Would you please copy each line below that includes the string "ARKOPHARMA"?
___ Source data ___
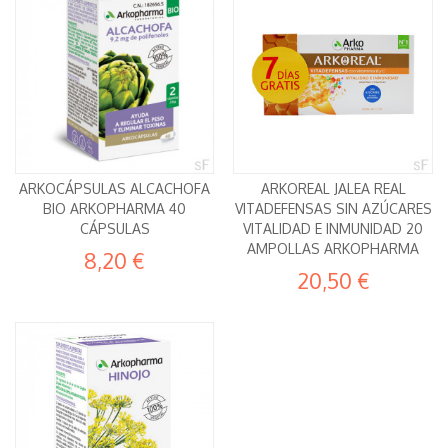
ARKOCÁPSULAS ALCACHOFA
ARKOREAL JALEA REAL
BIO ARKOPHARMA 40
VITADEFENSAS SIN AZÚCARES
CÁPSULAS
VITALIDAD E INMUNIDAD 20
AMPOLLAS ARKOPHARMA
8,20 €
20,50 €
___
___ Source data ___
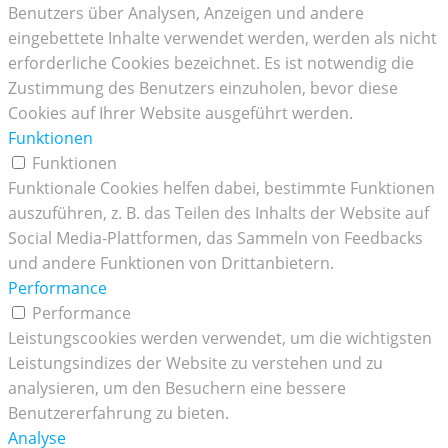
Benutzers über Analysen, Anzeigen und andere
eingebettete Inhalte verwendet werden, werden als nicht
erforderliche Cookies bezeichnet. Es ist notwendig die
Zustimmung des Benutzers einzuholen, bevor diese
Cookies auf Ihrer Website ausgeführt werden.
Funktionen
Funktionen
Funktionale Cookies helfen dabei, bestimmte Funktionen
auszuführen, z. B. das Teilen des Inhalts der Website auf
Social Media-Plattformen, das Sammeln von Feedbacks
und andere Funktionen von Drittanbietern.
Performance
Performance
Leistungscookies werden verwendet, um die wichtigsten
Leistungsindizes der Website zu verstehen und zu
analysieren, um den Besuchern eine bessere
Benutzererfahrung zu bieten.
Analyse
___
___ Source data ___
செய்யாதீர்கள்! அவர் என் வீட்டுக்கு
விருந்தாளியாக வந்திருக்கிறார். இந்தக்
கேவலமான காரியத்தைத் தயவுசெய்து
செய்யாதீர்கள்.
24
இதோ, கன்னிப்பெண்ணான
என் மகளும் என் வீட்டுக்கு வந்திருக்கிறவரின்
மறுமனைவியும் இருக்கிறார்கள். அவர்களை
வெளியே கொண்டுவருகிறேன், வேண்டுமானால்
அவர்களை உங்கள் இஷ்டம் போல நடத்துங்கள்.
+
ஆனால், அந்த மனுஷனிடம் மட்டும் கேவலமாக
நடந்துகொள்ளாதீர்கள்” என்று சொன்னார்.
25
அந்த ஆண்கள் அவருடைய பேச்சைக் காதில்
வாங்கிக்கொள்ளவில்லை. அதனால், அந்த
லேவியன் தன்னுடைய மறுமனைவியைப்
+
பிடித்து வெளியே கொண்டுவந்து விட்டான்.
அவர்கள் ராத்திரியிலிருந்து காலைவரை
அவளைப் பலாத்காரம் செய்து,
___
* [Task solution]
BIO ARKOPHARMA 40
AMPOLLAS ARKOPHARMA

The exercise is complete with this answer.